« Des spectres hantent l’Europe » : Les fantômes d’Idomeni

Des spectres hantent l’Europe montre le quotidien d’un camp de migrants en Grèce.

Malika Butzbach  • 16 mai 2018 abonné·es

Et si, au cinéma, l’immigration était représentée non plus par des destins individuels, mais par des groupes indifférenciés ? C’est le projet du documentaire Des spectres hantent l’Europe, de l’écrivaine Niki Giannari et de la réalisatrice Maria Kourkouta. Poser deux caméras dans le camp d’Idomeni après la fermeture de la frontière entre la Grèce et la Macédoine, et filmer la vie des 15 000 migrants qui voient se fermer la route des Balkans. On ignore tout d’eux : leur histoire, le récit de leur exil et jusqu’à leur nationalité.

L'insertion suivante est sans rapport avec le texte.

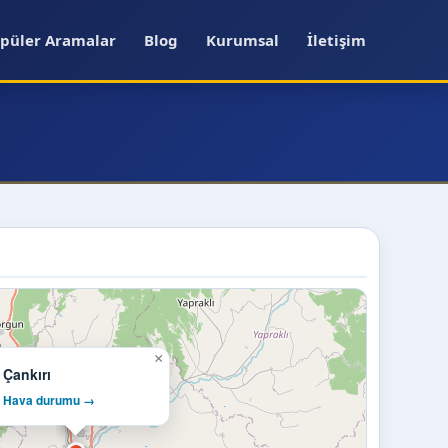
püler Aramalar
Blog
Kurumsal
İletişim
×
Çankırı
Hava durumu →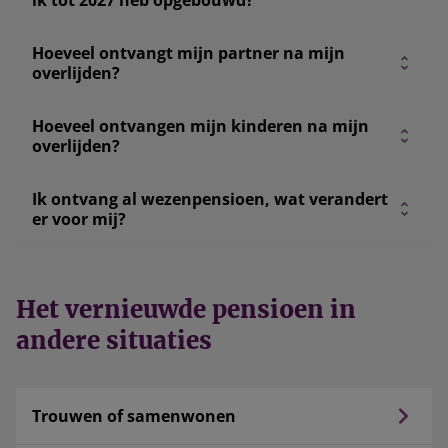
Hoeveel ontvangt mijn partner na mijn
overlijden?
Hoeveel ontvangen mijn kinderen na mijn
overlijden?
Ik ontvang al wezenpensioen, wat verandert
er voor mij?
Het vernieuwde pensioen in
andere situaties
Trouwen of samenwonen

Les longs plans des pieds dans les files d’attente, où se mélangent sandalettes d’enfants et bottes boueuses, cet homme qui lance à un autre « Donne-moi 1 % d’espoir ! », les cris « Open the border » qui ponctuent le film… Toutes ces images évoquent le quotidien à Idomeni, dont le nom est davantage rattaché à un enjeu géopolitique européen qu’aux destins des exilés. Ceux qui se révoltent et décident de bloquer les voies des trains de marchandises.

Le documentaire n’en montre pas moins la complexité de la question, à travers de nombreux débats entre les Grecs et les habitants du camp. Les uns, malgré le contexte économique difficile de leur pays, nourrissent, soignent et proposent l’asile aux autres, qui, eux, n’ont qu’une idée, qu’un mot à la bouche : Allemagne.

Comment mieux rendre compte de l’hypocrisie européenne, qui laisse aux pays d’arrivée la charge de s’occuper des migrants, que par ces images ? La dernière partie du film réussit là où de nombreux médias ont échoué : prendre de la hauteur. Tournées avec une caméra argentique de 16 mm, en noir et blanc, les images d’Idomeni se mêlent à celles de la « jungle » de Calais, du ghetto de Varsovie et des prisons turques. Un recul historique nécessaire lorsqu’il est question de la fameuse « crise migratoire » que connaît l’Europe.

Des spectres hantent l’Europe, Niki Giannari et Maria Kourkouta, 1 h 30.